My parents had already retired to bed, and I was in my PJs, sitting in
the dark atop my pillow. I could feel
my eyelids twitching, twitching, then falling like raindrops from a cloud that
could no longer hold it in. I felt my
body collapsing, but I did not resist.
It had been a tiring day, and I’d tried on every new set of clothes I
got for my birthday, experimented with the set of paints, and read the first
act of A Midsummer Night’s Dream.
But
something felt odd – the blanket was unusually firm, thick, and warm.
“The
hell?” I muttered, wearily opening my eyelids.

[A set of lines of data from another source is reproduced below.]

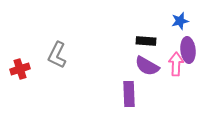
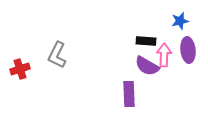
pink arrow: moved 12 px left, 9 px up
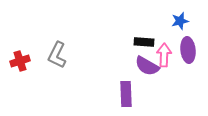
black rectangle: moved 2 px left, 1 px down
red cross: moved 8 px up
purple rectangle: moved 3 px left
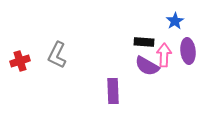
blue star: moved 5 px left; rotated 18 degrees counterclockwise
purple ellipse: moved 1 px down
purple rectangle: moved 13 px left, 3 px up
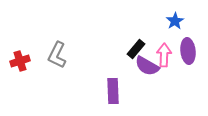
black rectangle: moved 8 px left, 7 px down; rotated 54 degrees counterclockwise
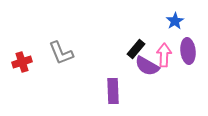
gray L-shape: moved 4 px right, 2 px up; rotated 48 degrees counterclockwise
red cross: moved 2 px right, 1 px down
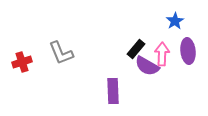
pink arrow: moved 2 px left, 1 px up
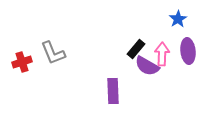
blue star: moved 3 px right, 2 px up
gray L-shape: moved 8 px left
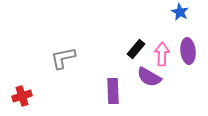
blue star: moved 2 px right, 7 px up; rotated 12 degrees counterclockwise
gray L-shape: moved 10 px right, 5 px down; rotated 100 degrees clockwise
red cross: moved 34 px down
purple semicircle: moved 2 px right, 11 px down
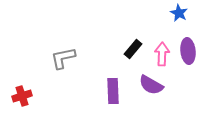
blue star: moved 1 px left, 1 px down
black rectangle: moved 3 px left
purple semicircle: moved 2 px right, 8 px down
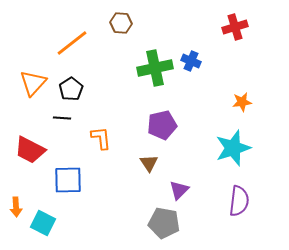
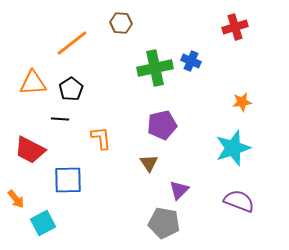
orange triangle: rotated 44 degrees clockwise
black line: moved 2 px left, 1 px down
purple semicircle: rotated 76 degrees counterclockwise
orange arrow: moved 8 px up; rotated 36 degrees counterclockwise
cyan square: rotated 35 degrees clockwise
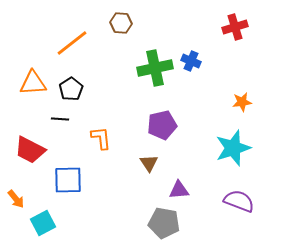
purple triangle: rotated 40 degrees clockwise
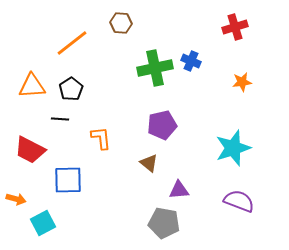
orange triangle: moved 1 px left, 3 px down
orange star: moved 20 px up
brown triangle: rotated 18 degrees counterclockwise
orange arrow: rotated 36 degrees counterclockwise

I quietly slid off my bed to flick the lights on. On my bed lay a girl in pajamas that were
just like mine but blue. I really
couldn’t believe it, so I walked towards her.
I thought I saw her flicker once, but my eyes were probably just
adjusting to the sudden influx of light.
“Who
are you?” I asked. It was the most
natural question I could think off. But
the girl was snoring. Very loudly.
I
grabbed her shoulders and gave her a good shake.
“Uhn,”
she said groggily, opening her eyes halfway.
“Let me rest, Kristi.”
I
eyed her suspiciously when I suddenly caught a glimpse of her right arm. On it was a large, conspicuously blue
blotch. Could it be real?
“
Life
had gotten immesurably boring again.
Nicole had been sitting there for ages, doing nothing. She’d admittedly become rather bland over
the past few weeks, but she’d never left my side, and I was grateful for that.